Rakyan menggaruk tengkuknya yang tidak gatal, hanya sebuah gestur yang dilakukannya apabila salah tingkah.

“Uhm… kamu sukanya kalau pergi sama pacarnya kemana? Atau kegiatan apa?”

Gemma kembali tertawa geli, terutama ketika Rakyan pun tak dapat menahan senyumnya. Gemma dapat melihat kedua telinga Rakyan yang sedikit memerah di ujungnya, apakah itu yang terjadi ketika sang lelaki merasa malu?
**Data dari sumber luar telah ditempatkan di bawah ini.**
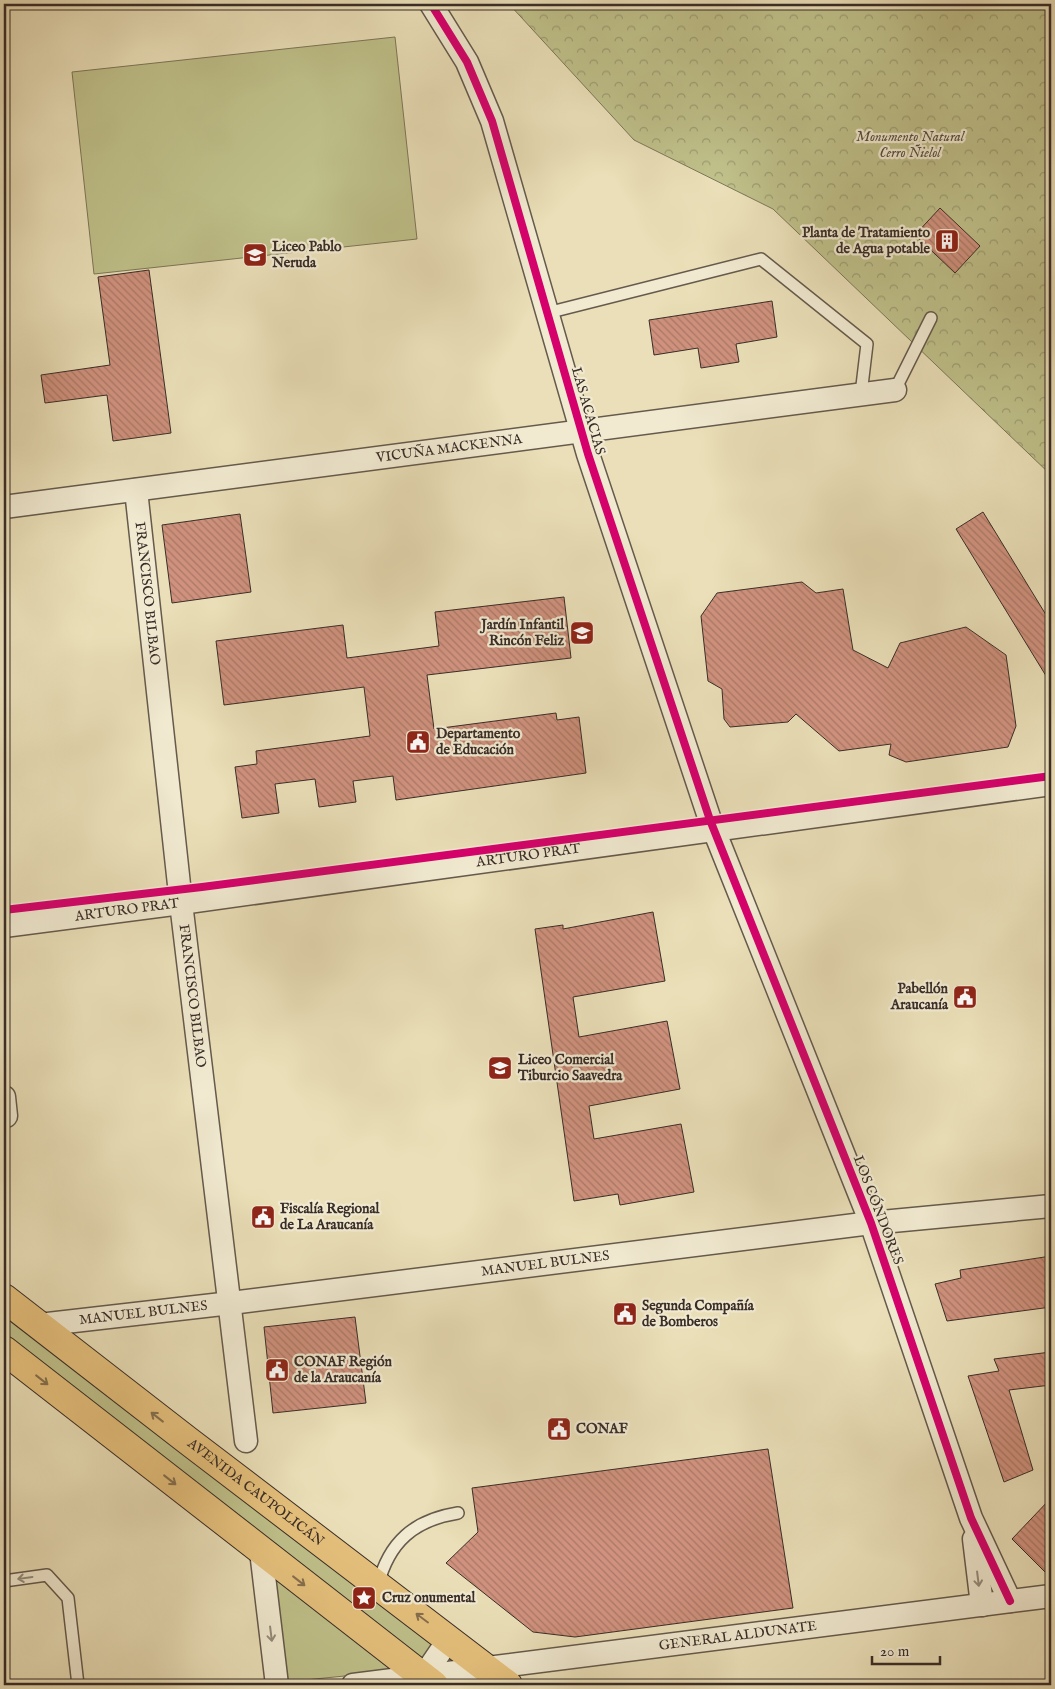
<svg xmlns="http://www.w3.org/2000/svg" width="1055" height="1689" viewBox="0 0 1055 1689" font-family="'IM FELL English',serif">
	<style>
		.green { fill: #bfc08a; stroke: #7c7659 }
		.forest { fill: url(#forest-crowns); stroke: #7c7659 }
		.building { fill: url(#building-back-hatch); stroke: #392d28 }
		.lines { fill: none; stroke-linecap: round; stroke-linejoin: round }
		.service-casing { stroke: #655a4c; stroke-width: 14 }
		.minor-casing { stroke: #655a4c; stroke-width: 25 }
		.primary-casing { stroke: #392d28; stroke-width: 30 }
		.service { stroke: #f1ead1; stroke-width: 11 }
		.minor { stroke: #f1ead1; stroke-width: 22 }
		.primary { stroke: #e5c07c; stroke-width: 28 }
		.cycleway-casing { stroke: #f1ead1; stroke-width: 11 }
		.cycleway { stroke: #d6006c; stroke-width: 8 }
		.oneway { stroke: #866f4e }
		.oneway2 { stroke: #958c7c }
		.labels { text-anchor: middle; dominant-baseline: central; stroke-width: 4.5; stroke-linejoin: round; paint-order: stroke }
		.park-label { font-size: 14px; font-style: italic; fill: #544a3c; stroke: #f1ead1 }
		.poi-label { font-size: 14px; font-weight: bold; fill: #392d28; stroke: #f1ead1; text-anchor: start }
		.street-label { font-size: 14px; fill: #392d28; stroke: #f1ead1 }
	</style>
	<defs>
		<pattern id="forest-crowns" width="20" height="18" patternUnits="userSpaceOnUse" patternTransform="scale(1.25)"><rect width="20" height="18" fill="#bfc08a"/><path d="M2 6a3 3 0 1 1 6 0M12 15a3 3 0 1 1 6 0" fill="none" stroke="#9c9c71"/></pattern>
		<pattern id="building-back-hatch" width="6" height="6" patternUnits="userSpaceOnUse" patternTransform="scale(1.25)"><rect width="6" height="6" fill="#d0927e"/><path d="M-1 5l2 2M0 0l6 6M5-1l2 2" fill="none" stroke="#aa7867"/></pattern>
	</defs>
	<rect width="100%" height="100%" fill="#eadfb8"/>
	<filter id="stains"><feTurbulence type="fractalNoise" baseFrequency=".004" numOctaves="4"/><feColorMatrix values="0 0 0 0 .2 0 0 0 0 .09 0 0 0 0 .02 0 0 0 .5 -.17"/></filter>
	<radialGradient id="worn" r=".72"><stop offset=".6" stop-color="#630" stop-opacity="0"/><stop offset="1" stop-color="#630" stop-opacity=".3"/></radialGradient>
	<g class="green">
		<polygon points="395,37 417,239 94,274 72,72"/>
		<polygon points="4,1306 440,1642 425,1669 4,1341"/>
		<polygon points="273,1570 404,1670 285,1682"/>
	</g>
	<polygon class="forest" points="509,4 1051,4 1051,475 773,209 634,140"/>
	<g class="building">
		<polygon points="940,208 980,246 955,273 915,235"/>
		<polygon points="149,270 171,433 113,441 107,395 45,403 41,375 110,365 98,277"/>
		<polygon points="772,301 777,337 736,344 739,362 701,368 698,348 654,355 649,320"/>
		<polygon points="983,512 1051,623 1051,684 956,529"/>
		<polygon points="240,514 251,592 172,603 162,525"/>
		<polygon points="802,582 816,593 843,589 853,650 888,668 900,643 966,627 1006,655 1016,726 1008,747 906,762 889,755 891,744 839,751 796,714 788,722 730,727 724,719 722,689 708,681 701,616 717,593"/>
		<polygon points="564,597 571,658 427,675 434,729 556,713 557,720 579,717 586,773 396,800 393,776 353,781 356,802 319,807 315,779 275,784 279,813 242,818 235,767 257,764 256,751 370,736 364,687 224,705 216,641 343,625 347,658 439,646 435,612"/>
		<polygon points="653,912 665,981 573,997 579,1037 667,1021 680,1089 589,1106 594,1139 681,1124 694,1192 620,1205 618,1194 574,1201 535,929 563,925 563,929"/>
		<polygon points="1051,1256 1051,1307 947,1321 935,1284 961,1278 960,1270"/>
		<polygon points="355,1317 366,1403 273,1413 264,1327"/>
		<polygon points="1051,1352 1051,1385 1009,1390 1033,1470 1004,1482 968,1376 999,1371 994,1359"/>
		<polygon points="768,1449 793,1608 575,1637 533,1632 446,1563 478,1532 472,1488"/>
		<polygon points="1051,1498 1051,1578 1012,1539"/>
	</g>
	<g class="lines">
		<defs>
			<g id="service">
				<polyline points="547,313 761,259 867,344 861,394"/>
				<polyline points="895,390 931,318"/>
				<polyline points="4,1581 47,1575 68,1598 78,1685"/>
				<path d="M378,1585c11,-43 36,-65 80,-72"/>
			</g>
			<g id="minor">
				<polyline points="431,4 467,62 492,121 588,454 710,820 871,1223 971,1518 1010,1601"/>
				<path id="s1" d="M136,490l45,413 65,538"/>
				<path id="s2" d="M4,507l891,-117"/>
				<path id="s3" d="M4,926l177,-23 870,-119"/>
				<polyline points="4,1097 6,1116"/>
				<path id="s4" d="M39,1325l192,-22 640,-80 180,-17"/>
				<polyline points="974,1539 982,1605"/>
				<polyline points="261,1551 277,1685"/>
				<polyline points="423,1677 449,1639"/>
				<path id="s5" d="M353,1685l698,-89"/>
			</g>
			<g id="primary">
				<path id="s6" d="M4,1298l183,142 321,245"/>
				<polyline points="4,1350 434,1685"/>
			</g>
		</defs>
		<use href="#service" class="service-casing"/>
		<use href="#minor" class="minor-casing"/>
		<use href="#primary" class="primary-casing"/>
		<use href="#service" class="service"/>
		<use href="#minor" class="minor"/>
		<use href="#primary" class="primary"/>
		<defs>
			<g id="cycleway">
				<polyline points="431,4 467,62 492,121 588,454 710,820 871,1223 971,1518 1010,1601"/>
				<polyline points="4,910 202,887 1051,776"/>
			</g>
		</defs>
		<use href="#cycleway" class="cycleway-casing"/>
		<use href="#cycleway" class="cycleway"/>
	</g>
	<defs><path id="oneway-shaft" d="M-6 0H5M1.5-3L5.5 0L1.5 3" fill="none" stroke-width="1.6" stroke-linecap="round" stroke-linejoin="round" transform="scale(1.25)"/></defs>
	<g class="oneway">
		<use href="#oneway-shaft" transform="translate(42 1380) rotate(38)"/>
		<use href="#oneway-shaft" transform="translate(157 1417) rotate(-142)"/>
		<use href="#oneway-shaft" transform="translate(170 1480) rotate(38)"/>
		<use href="#oneway-shaft" transform="translate(299 1581) rotate(38)"/>
		<use href="#oneway-shaft" transform="translate(422 1618) rotate(-143)"/>
	</g>
	<g class="oneway2">
		<use href="#oneway-shaft" transform="translate(25 1578) rotate(172)"/>
		<use href="#oneway-shaft" transform="translate(978 1579) rotate(83)"/>
		<use href="#oneway-shaft" transform="translate(271 1634) rotate(83)"/>
	</g>
	<defs>
		<symbol id="building-square" viewBox="-11 -11 22 22"><rect x="-9" y="-9" width="18" height="18" rx="4" fill="#8f2418" stroke="#f1ead1"/><path d="M-4-6H4V6H1V3H-1V6H-4ZM-2.5-4.3h1.7v1.8h-1.7ZM.8-4.3h1.7v1.8H.8ZM-2.5-1h1.7V.8h-1.7ZM.8-1h1.7V.8H.8Z" fill="#fff"/></symbol>
		<symbol id="school-square" viewBox="-11 -11 22 22"><rect x="-9" y="-9" width="18" height="18" rx="4" fill="#8f2418" stroke="#f1ead1"/><path d="M0-5L7-2L0 1L-7-2ZM-4 1L0 2.5L4 1V4Q0 6-4 4Z" fill="#fff"/></symbol>
		<symbol id="civic-square" viewBox="-11 -11 22 22"><rect x="-9" y="-9" width="18" height="18" rx="4" fill="#8f2418" stroke="#f1ead1"/><path d="M-.6-6.5H3V-4.5H.6V-3L4-1V1h2V6H-6V1h2V-1L-.6-3ZM-1.2 2.5V6h2.4V2.5Z" fill="#fff"/></symbol>
		<symbol id="sight-square" viewBox="-11 -11 22 22"><rect x="-9" y="-9" width="18" height="18" rx="4" fill="#8f2418" stroke="#f1ead1"/><path d="M0-6L1.8-2.2L6-1.7L2.9 1.2L3.7 5.4L0 3.3L-3.7 5.4L-2.9 1.2L-6-1.7L-1.8-2.2Z" fill="#fff"/></symbol>
	</defs>
	<g fill-rule="evenodd">
		<use href="#building-square" x="933" y="227" width="28" height="28"/>
		<use href="#school-square" x="241" y="241" width="28" height="28"/>
		<use href="#school-square" x="568" y="619" width="28" height="28"/>
		<use href="#civic-square" x="404" y="728" width="28" height="28"/>
		<use href="#civic-square" x="951" y="983" width="28" height="28"/>
		<use href="#school-square" x="486" y="1054" width="28" height="28"/>
		<use href="#civic-square" x="249" y="1203" width="28" height="28"/>
		<use href="#civic-square" x="611" y="1300" width="28" height="28"/>
		<use href="#civic-square" x="263" y="1356" width="28" height="28"/>
		<use href="#civic-square" x="545" y="1415" width="28" height="28"/>
		<use href="#sight-square" x="350" y="1584" width="28" height="28"/>
	</g>
	<g class="labels">
		<g class="park-label">
			<text x="910" y="137">Monumento Natural<tspan x="910" dy="16">Cerro Ñielol</tspan></text>
		</g>
		<g class="poi-label">
			<text x="930" y="233" text-anchor="end">Planta de Tratamiento<tspan x="930" dy="16">de Agua potable</tspan></text>
			<text x="272" y="247">Liceo Pablo<tspan x="272" dy="16">Neruda</tspan></text>
			<text x="564" y="625" text-anchor="end">Jardín Infantil<tspan x="564" dy="16">Rincón Feliz</tspan></text>
			<text x="436" y="734">Departamento<tspan x="436" dy="16">de Educación</tspan></text>
			<text x="948" y="989" text-anchor="end">Pabellón<tspan x="948" dy="16">Araucanía</tspan></text>
			<text x="518" y="1060">Liceo Comercial<tspan x="518" dy="16">Tiburcio Saavedra</tspan></text>
			<text x="280" y="1209">Fiscalía Regional<tspan x="280" dy="16">de La Araucanía</tspan></text>
			<text x="642" y="1306">Segunda Compañía<tspan x="642" dy="16">de Bomberos</tspan></text>
			<text x="294" y="1362">CONAF Región<tspan x="294" dy="16">de la Araucanía</tspan></text>
			<text x="576" y="1429">CONAF</text>
			<text x="382" y="1598">Cruz onumental</text>
		</g>
		<g class="street-label">
			<text transform="translate(588 411) rotate(74)">LAS ACACIAS</text>
			<text stroke="none"><textPath href="#s2" startOffset="449">VICUÑA MACKENNA</textPath></text>
			<text stroke="none"><textPath href="#s1" startOffset="104">FRANCISCO BILBAO</textPath></text>
			<text stroke="none"><textPath href="#s3" startOffset="529">ARTURO PRAT</textPath></text>
			<text stroke="none"><textPath href="#s3" startOffset="124">ARTURO PRAT</textPath></text>
			<text stroke="none"><textPath href="#s1" startOffset="509">FRANCISCO BILBAO</textPath></text>
			<text transform="translate(878 1210) rotate(69)">LOS CÓNDORES</text>
			<text stroke="none"><textPath href="#s4" startOffset="510">MANUEL BULNES</textPath></text>
			<text stroke="none"><textPath href="#s4" startOffset="105">MANUEL BULNES</textPath></text>
			<text stroke="none"><textPath href="#s6" startOffset="318">AVENIDA CAUPOLICÁN</textPath></text>
			<text stroke="none"><textPath href="#s5" startOffset="388">GENERAL ALDUNATE</textPath></text>
		</g>
	</g>
	<rect width="1055" height="1689" fill="none" stroke="#eadfb8" stroke-width="20"/>
	<rect x="5" y="5" width="1045" height="1679" fill="none" stroke="#392d28" stroke-width="2.5"/>
	<rect x="10" y="10" width="1035" height="1669" fill="none" stroke="#392d28"/>
	<path d="M872 1656v8h68v-8" fill="none" stroke="#392d28" stroke-width="2.5"/>
	<text x="880" y="1656" font-size="15" fill="#392d28" stroke="#f1ead1" stroke-width="4" paint-order="stroke">20 m</text>
	<rect width="100%" height="100%" filter="url(#stains)"/>
	<rect width="100%" height="100%" fill="url(#worn)"/>
</svg>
“Apa ya… nggak ada yang terlalu spesial sih Mas kalau dipikir-pikir. Kayaknya kegiatan apapun asal sama-sama dia udah cukup bikin saya seneng. Di rumah aja nggak ngapa-ngapain juga udah cukup bahagia, yang penting saya ngerasa disayang aja, hehe.”

“Nggak bosen kah kalau nggak kemana-mana?”

“Ya mau juga sih sekali-kali pergi bareng, tapi berhubung saya hobinya baking, jadi malah pengennya dirumah aja santai-santai, nyobain resep baru, terus nanti dimakan bareng sembari nonton apa gitu.”

“That sounds great. So great.”

“Masa? Emang kalau Mas Rakyan sukanya gimana?”

“Sama. Saya… kayaknya nggak punya banyak interest in anything, Gemma. Kalau kata temen-temen saya, I’m a straightforward and plain person. Saya ngerasa cukup dengan istirahat, main game, nonton, masak, makan, dan berinteraksi sama orang-orang yang memang dekat dengan saya.”

Gemma mendengarkan dengan seksama, akan tetapi tangannya sembari memotong kue di depannya hingga berbentuk potongan-potongan kecil.

“Most of them say I’m a boring person, don’t you think so?”

Jika sedari tadi hatinya dipenuhi dengan kupu-kupu yang beterbangan karena debaran jantungnya yang semakin kencang terutama ketika menatap Rakyan, kini yang dirasakannya adalah simpati yang amat dalam. Bagaimana bisa seseorang yang nyaris sempurna di matanya merasa begitu insecure? Being plain and straightforward doesn’t always mean boring, sometimes, it means you know what you want and focus your energy on that.

“Nggak. Menurut saya, artinya Mas Rakyan justru mengenal diri sendiri dengan baik. You know what you want and what you don’t want, dan justru nggak membuang waktu untuk ngurusin hal-hal yang jelas-jelas Mas Rakyan nggak suka. It’s admirable tahu Mas. Kebanyakan orang-orang seumur Mas Rakyan, atau saya, bukannya masih di fase yang belum tahu apa yang kita mau? Jadi, kalau Mas Rakyan justru udah tahu, bukannya hebat?”

Dan, ketika Gemma mendorong piring Chocolate Devil Cake yang sudah ia potong-potong ke arah Rakyan, sembari memberi gestur agar Rakyan mencobanya, lelaki itu terhenyak. For the first time, in a very long time, Rakyan merasa dimengerti, dipahami, dan yang paling utama, taken care of. Seketika bahunya terasa ringan. Tanpa sadar selama ini ia sudah menanggung beban yang cukup berat di sana. Mendorong dirinya setiap hari untuk menjadi pribadi yang lebih, baik dari segi pekerjaan maupun pencapaian. Ternyata, Rakyan lelah, dan Gemma, tanpa banyak usaha, berhasil membagi bebannya hanya dengan sebuah gestur sederhana.